Experimental near-$E_F$ HR-ARPES spectra along with the experimental band structure of ${\mathrm{Na}}_x\mathrm{W}{\mathrm{O}}_3$ for (a) $x=0.58$, (b) $x=0.65$, (c) $x=0.7$, and (d) $x=0.8$ measured at $14\mathrm{K}$. Only the $\Gamma \left(X\right)$ region is shown from the $\Gamma \left(X\right)\text{−}M\left(R\right)$ direction of BZ. Vertical bars are a guide to eyes for band dispersion in EDCs. Theoretical band structure of $\mathrm{Na}\mathrm{W}{\mathrm{O}}_3$ is also shown in the intensity map by thin, solid, and dashed lines for comparison. Open circles show the highest intensity in experimental band mapping. (e) Near-$E_F$ momentum distribution curve (MDC) of ${\mathrm{Na}}_x\mathrm{W}{\mathrm{O}}_3$ for $x=0.8$. The gray solid line represents the MDC peak dispersion.
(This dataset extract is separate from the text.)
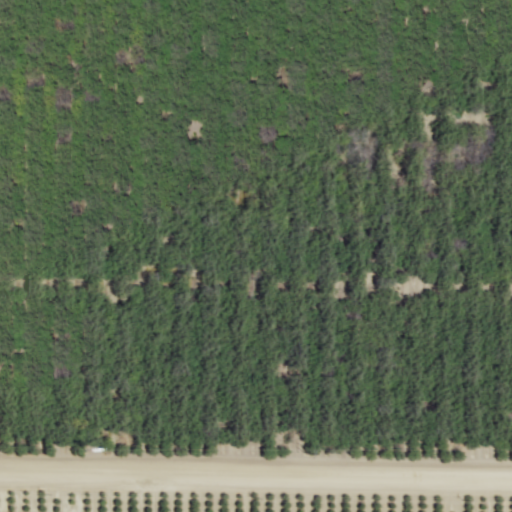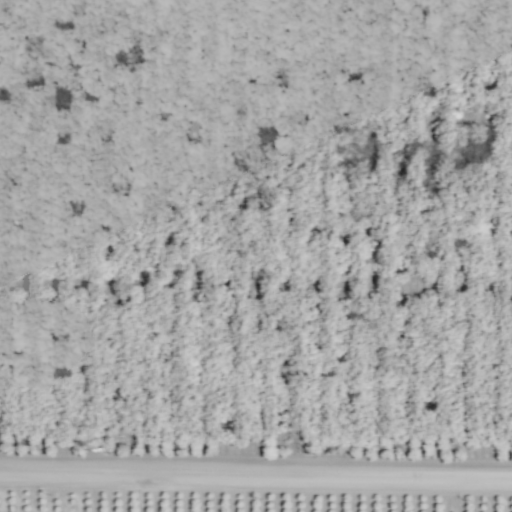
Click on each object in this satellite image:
crop: (256, 226)
road: (256, 459)
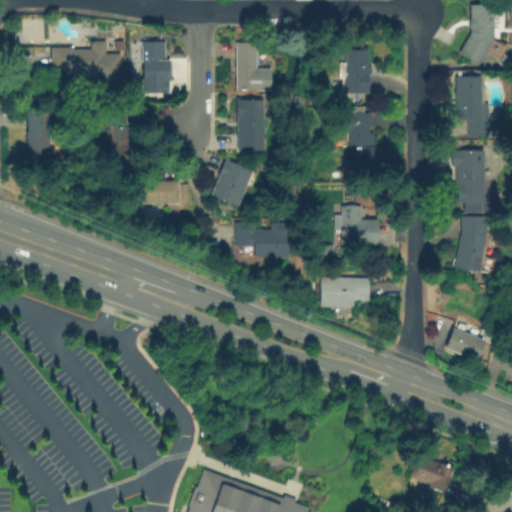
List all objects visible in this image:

The Fermi velocity $v_F$ is determined from the slope $(\delta E∕\delta k)$ at $E_F$. (f) The effective mass $(m^{*}∕m_e)$ with respect to Na concentration in ${\mathrm{Na}}_x\mathrm{W}{\mathrm{O}}_3$.

Figure 7

(a) Remnant Fermi surfaces of ${\mathrm{Na}}_x\mathrm{W}{\mathrm{O}}_3$ for $x=0.025$ at $130\mathrm{K}$ in the first BZ. Solid and dashed circles show the highest intensity points. (b) LEED pattern of (001) cleaved surface of ${\mathrm{Na}}_x\mathrm{W}{\mathrm{O}}_3$ for $x=0.025$ measured with primary energy of $54\mathrm{eV}$ at $130\mathrm{K}$. It shows the $1\times 1$ bulk and the $2\times 2$ surface superlattice spots. (c) LEED pattern of (001) cleaved surface of ${\mathrm{Na}}_x\mathrm{W}{\mathrm{O}}_3$ for $x=0.8$ measured with primary energy of $106\mathrm{eV}$ at $14\mathrm{K}$. Fermi surfaces of ${\mathrm{Na}}_x\mathrm{W}{\mathrm{O}}_3$ for (d) $x=0.58$, (e) $x=0.7$, and (f) $x=0.8$ showing electronlike pocket at the $\Gamma \left(X\right)$ point. Dotted lines around the $\Gamma \left(X\right)$ point are the calculated Fermi surface(s) (on $\Gamma XMX$ and $XMRM$ planes) for fractional Na concentration based on the rigid-band model.